Passage for review
== Segment start ==

X
Business

New Google Patent would use media keywords to trigger social network connections

Published just this morning, a new Google Patent application entitled Social and Interactive Applications for Mass Media would trigger instant connections to user's social networks based on a type of audio recognition of key phrases the user encounters in broadcast or multimedia applications they are watching or listening to.
Written by Russell Shaw, Contributor

Published just this morning, a new Google Patent application entitled Social and Interactive Applications for Mass Media would trigger instant connections to user's social networks based on a type of audio recognition of key phrases the user encounters in broadcast or multimedia applications they are watching or listening to.

By mapping the current path of how a user would respond to, say, an event on a television program by then accessing his or her favorite messaging program or social network, Google makes the case for the Patent in the Background section of the Patent app:

Another social and interactive television application that is lacking with conventional interactive television systems is the ability to dynamically link a viewer with an ad hoc social peer community (e.g., a discussion group, chat room, etc.) in real-time. Imagine that you are watching the latest episode of "Friends" on television and discover that the character "Monica" is pregnant.

You want to chat, comment or read other viewers' responses to the scene in real-time. One option would be to log on your computer, type in the name of "Friends" or other related terms into a search engine, and perform a search to find a discussion group on "Friends."

Such required action by the viewer, however, would diminish the passive experience offered by mass media and would not enable the viewer to dynamically interact (e.g., comment, chat, etc.) with other viewers who are watching the program at the same time.

Now, I will show you a Figure and provide the relevant descriptors that will help you understand just what Google is proposing.

FIG. 1 is a block diagram of a mass personalization system 100 for providing mass personalization applications. The system 100 includes one or more client-side interfaces 102, an audio database server 104 and a social application server 106, all of which communicate over a network 108 (e.g., the Internet, an intranet, LAN, wireless network, etc.).

A client interface 102 can be any device that allows a user to enter and receive information, and which is capable of presenting a user interface on a display device, including but not limited to: a desktop or portable computer; an electronic device; a telephone; a mobile phone; a display system; a television; a computer monitor; a navigation system; a portable media player/recorder; a personal digital assistant (PDA); a game console; a handheld electronic device; and an embedded electronic device or appliance. The client interface 102 is described more fully with respect to FIG. 2.

In some implementations, the client-interface 102 includes an ambient audio detector (e.g., a microphone) for monitoring and recording the ambient audio of a mass media broadcast in a broadcast environment (e.g., a user's living room). One or more ambient audio segments or "snippets" are converted into distinctive and robust statistical summaries, referred to as "audio fingerprints" or "descriptors." In some implementations, the descriptors are compressed files containing one or more audio signature components that can be compared with a database of previously generated reference descriptors or statistics associated with the mass media broadcast.

A technique for generating audio fingerprints for music identification is described in Ke, Y., Hoiem, D., Sukthankar, R. (2005), Computer Vision for Music Identification, In Proc. Computer Vision and Pattern Recognition, which is incorporated herein by reference in its entirety. In some implementations, the music identification approach proposed by (hereinafter "Ke et al.") is adapted to generate descriptors for television audio data and queries, as described with respect to FIG. 4.

== Segment end ==

Work item A
Retype the part of the Google patent article that opens with the words containing "You want to" and closes with "Google is proposing.".
Work item B
In the Google patent article, what device is given as an example of an ambient audio detector?
The material after the Google patent article plays no part in the work here.

Raw data
== Segment start ==

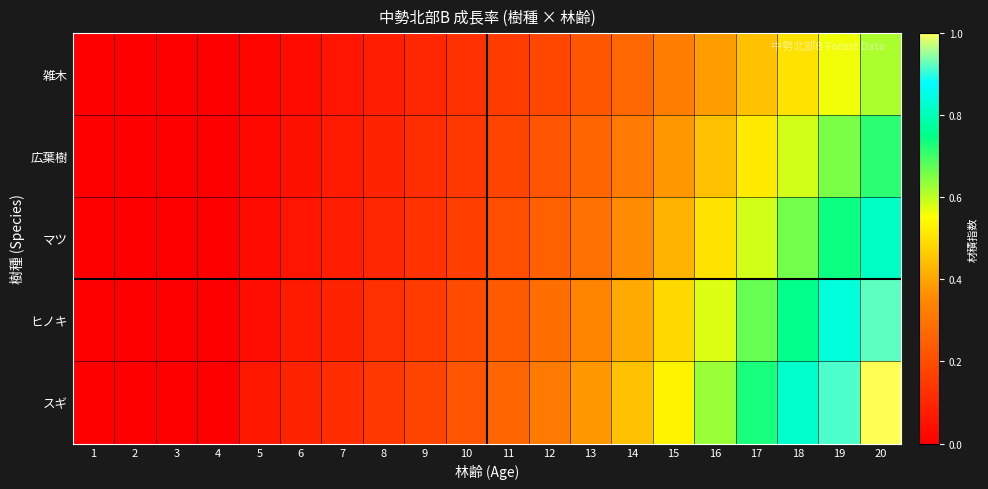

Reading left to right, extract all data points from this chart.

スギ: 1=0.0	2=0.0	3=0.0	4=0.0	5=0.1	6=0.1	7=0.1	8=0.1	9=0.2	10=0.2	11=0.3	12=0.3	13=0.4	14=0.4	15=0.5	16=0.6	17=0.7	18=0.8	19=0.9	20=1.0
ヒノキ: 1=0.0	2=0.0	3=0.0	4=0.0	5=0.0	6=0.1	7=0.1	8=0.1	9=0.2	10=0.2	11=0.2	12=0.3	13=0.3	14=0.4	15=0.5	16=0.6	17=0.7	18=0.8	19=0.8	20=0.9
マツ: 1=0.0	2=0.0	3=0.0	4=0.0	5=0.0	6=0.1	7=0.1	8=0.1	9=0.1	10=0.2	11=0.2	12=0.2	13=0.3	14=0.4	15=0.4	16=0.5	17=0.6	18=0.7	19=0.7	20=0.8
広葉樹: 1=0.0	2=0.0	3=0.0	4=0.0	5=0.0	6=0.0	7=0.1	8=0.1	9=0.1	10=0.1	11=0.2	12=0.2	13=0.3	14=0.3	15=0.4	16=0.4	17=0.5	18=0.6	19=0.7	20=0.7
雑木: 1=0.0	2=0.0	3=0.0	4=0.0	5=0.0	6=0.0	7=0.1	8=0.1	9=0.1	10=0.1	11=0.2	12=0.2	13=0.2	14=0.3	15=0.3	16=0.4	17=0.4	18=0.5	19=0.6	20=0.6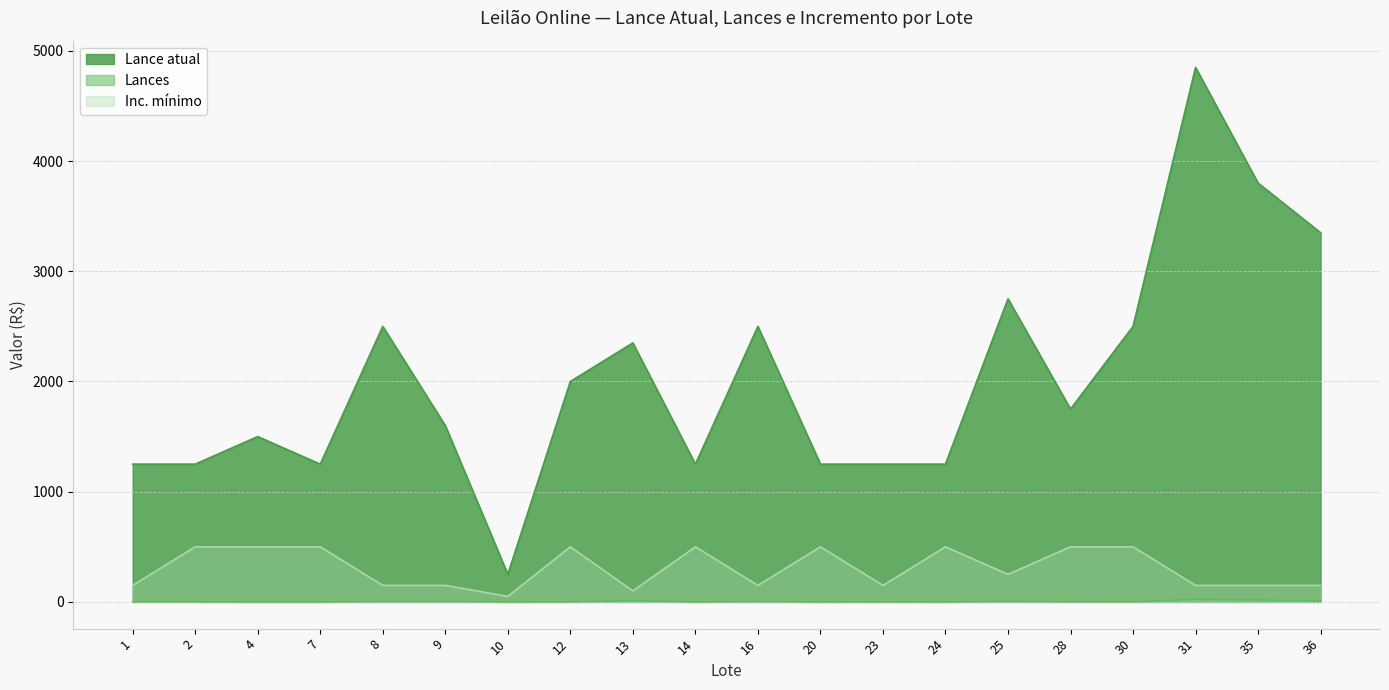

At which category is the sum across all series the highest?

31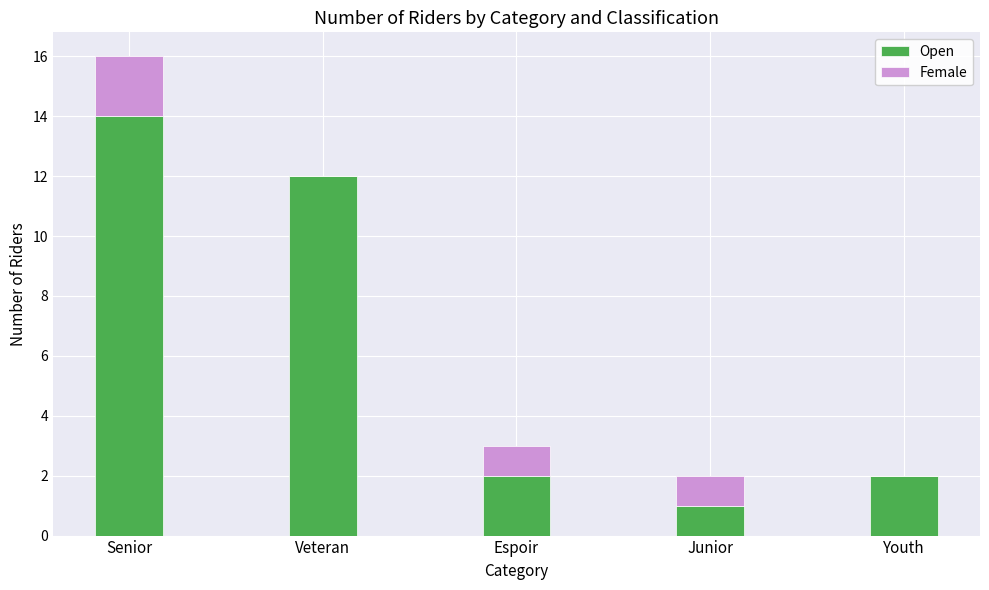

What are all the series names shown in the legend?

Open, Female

== Segment end ==

Task result A
You want to chat, comment or read other viewers' responses to the scene in real-time. One option would be to log on your computer, type in the name of "Friends" or other related terms into a search engine, and perform a search to find a discussion group on "Friends."

Such required action by the viewer, however, would diminish the passive experience offered by mass media and would not enable the viewer to dynamically interact (e.g., comment, chat, etc.) with other viewers who are watching the program at the same time.

Now, I will show you a Figure and provide the relevant descriptors that will help you understand just what Google is proposing.

Task result B
A microphone.